Unified Perspective: TensorAR represents a continuous spectrum between \(k=1\) (standard AR) and \(k=T\) (discrete diffusion), providing a theoretical bridge between the two paradigms.
91% Increase in GenEval for LlamaGen: Surprising finding—refinement not only improves image quality but also substantially enhances instruction-following capabilities.

Limitations & Future Work¶

Increasing window size \(k\) linearly increases inference steps and latency; selection of \(k\) requires balancing quality and speed.
The method is currently verified only in discrete VQ tokenizer space; compatibility with continuous token methods (e.g., MAR's diffusion head) has not been explored.
On DPG-Bench, Janus-Pro+TensorAR saw a drop from 89.48 to 84.52 in the "Other" sub-metric, suggesting refinement may occasionally introduce side effects.
Integration with AR inference acceleration/distillation (e.g., speculative decoding) is unexplored, though identified by the authors as a promising direction.
Refinement primarily improves early tokens; marginal gains might diminish for the latter halves of long sequences.
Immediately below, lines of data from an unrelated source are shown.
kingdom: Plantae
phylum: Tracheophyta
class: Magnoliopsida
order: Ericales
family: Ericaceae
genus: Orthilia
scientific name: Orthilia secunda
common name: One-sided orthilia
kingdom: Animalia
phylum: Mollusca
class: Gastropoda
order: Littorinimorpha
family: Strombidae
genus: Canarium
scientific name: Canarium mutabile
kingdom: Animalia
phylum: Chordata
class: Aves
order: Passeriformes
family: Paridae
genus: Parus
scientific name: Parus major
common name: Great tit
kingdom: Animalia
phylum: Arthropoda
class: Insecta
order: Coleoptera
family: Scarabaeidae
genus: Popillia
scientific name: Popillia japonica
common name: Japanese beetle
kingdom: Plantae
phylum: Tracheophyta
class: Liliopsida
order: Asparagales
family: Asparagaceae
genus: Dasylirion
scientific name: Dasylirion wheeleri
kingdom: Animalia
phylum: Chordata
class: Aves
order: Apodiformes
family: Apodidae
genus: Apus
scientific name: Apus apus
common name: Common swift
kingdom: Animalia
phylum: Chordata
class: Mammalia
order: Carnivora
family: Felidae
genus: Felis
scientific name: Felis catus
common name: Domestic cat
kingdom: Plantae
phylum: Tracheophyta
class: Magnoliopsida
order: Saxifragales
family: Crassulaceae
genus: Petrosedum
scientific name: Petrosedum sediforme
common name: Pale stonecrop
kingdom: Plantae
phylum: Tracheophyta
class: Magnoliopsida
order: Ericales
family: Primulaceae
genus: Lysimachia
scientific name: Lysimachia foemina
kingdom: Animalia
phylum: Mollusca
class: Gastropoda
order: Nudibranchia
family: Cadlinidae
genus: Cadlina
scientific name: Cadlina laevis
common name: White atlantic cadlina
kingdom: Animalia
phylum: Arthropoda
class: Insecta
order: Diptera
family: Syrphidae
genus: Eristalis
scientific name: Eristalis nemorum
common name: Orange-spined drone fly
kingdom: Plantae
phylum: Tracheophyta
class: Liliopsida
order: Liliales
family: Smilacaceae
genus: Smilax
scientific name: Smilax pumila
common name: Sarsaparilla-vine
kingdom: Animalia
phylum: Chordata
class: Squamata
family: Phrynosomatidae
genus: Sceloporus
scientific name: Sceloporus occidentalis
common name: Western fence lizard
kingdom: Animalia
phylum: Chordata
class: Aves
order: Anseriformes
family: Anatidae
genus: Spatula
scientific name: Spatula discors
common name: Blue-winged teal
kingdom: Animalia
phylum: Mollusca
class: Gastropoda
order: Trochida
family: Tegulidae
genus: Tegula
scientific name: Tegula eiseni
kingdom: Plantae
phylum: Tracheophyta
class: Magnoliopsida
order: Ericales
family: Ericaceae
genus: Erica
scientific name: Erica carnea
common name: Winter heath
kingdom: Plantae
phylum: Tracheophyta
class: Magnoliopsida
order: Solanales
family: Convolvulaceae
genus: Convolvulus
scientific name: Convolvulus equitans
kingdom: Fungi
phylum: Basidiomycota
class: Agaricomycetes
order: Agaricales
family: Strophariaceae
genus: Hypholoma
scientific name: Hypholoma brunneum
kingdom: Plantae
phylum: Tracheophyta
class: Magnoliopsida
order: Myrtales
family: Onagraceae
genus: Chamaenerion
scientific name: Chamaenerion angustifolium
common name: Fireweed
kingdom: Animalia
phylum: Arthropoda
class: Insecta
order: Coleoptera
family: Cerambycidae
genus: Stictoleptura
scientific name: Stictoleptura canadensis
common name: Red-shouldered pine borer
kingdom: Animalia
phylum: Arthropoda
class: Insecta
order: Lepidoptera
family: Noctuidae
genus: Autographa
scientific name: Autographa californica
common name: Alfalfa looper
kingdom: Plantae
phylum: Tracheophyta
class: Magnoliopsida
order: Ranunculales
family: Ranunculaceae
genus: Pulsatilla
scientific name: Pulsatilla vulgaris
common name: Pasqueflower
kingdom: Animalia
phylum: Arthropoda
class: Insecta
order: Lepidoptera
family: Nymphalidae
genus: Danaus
vs DART: DART unifies AR and diffusion but changes the objective to regression and requires a non-Markovian framework; TensorAR maintains classification and a standard Markov process.
vs MaskGIT/MAR: Masked AR requires bidirectional attention, making it incompatible with KV cache and standard LLMs; TensorAR preserves causal attention and KV cache.
vs VAR: VAR uses next-scale prediction (multi-resolution coarse-to-fine); TensorAR uses next-tensor prediction (same-resolution sliding refinement), making them complementary.
Insights: The refinement concept could be extended to text AR models—if LLMs could also slide and correct the previous few tokens during generation, it might improve long-text coherence.

Rating¶

Novelty: ⭐⭐⭐⭐⭐ The combination of next-tensor prediction and discrete noise is elegant and effective, providing a unified AR-diffusion perspective.
Experimental Thoroughness: ⭐⭐⭐⭐ Excellent coverage across tasks, two base models, six scales, and comprehensive ablations; only lacking large-scale text-to-image benchmarks.
Writing Quality: ⭐⭐⭐⭐⭐ The core idea is explained very clearly; the spectrum perspective from \(k=1\) to \(k=T\) offers deep insight.
Value: ⭐⭐⭐⭐⭐ Provides a substantive advancement to the AR image generation paradigm; the plug-and-play design has high practical application value.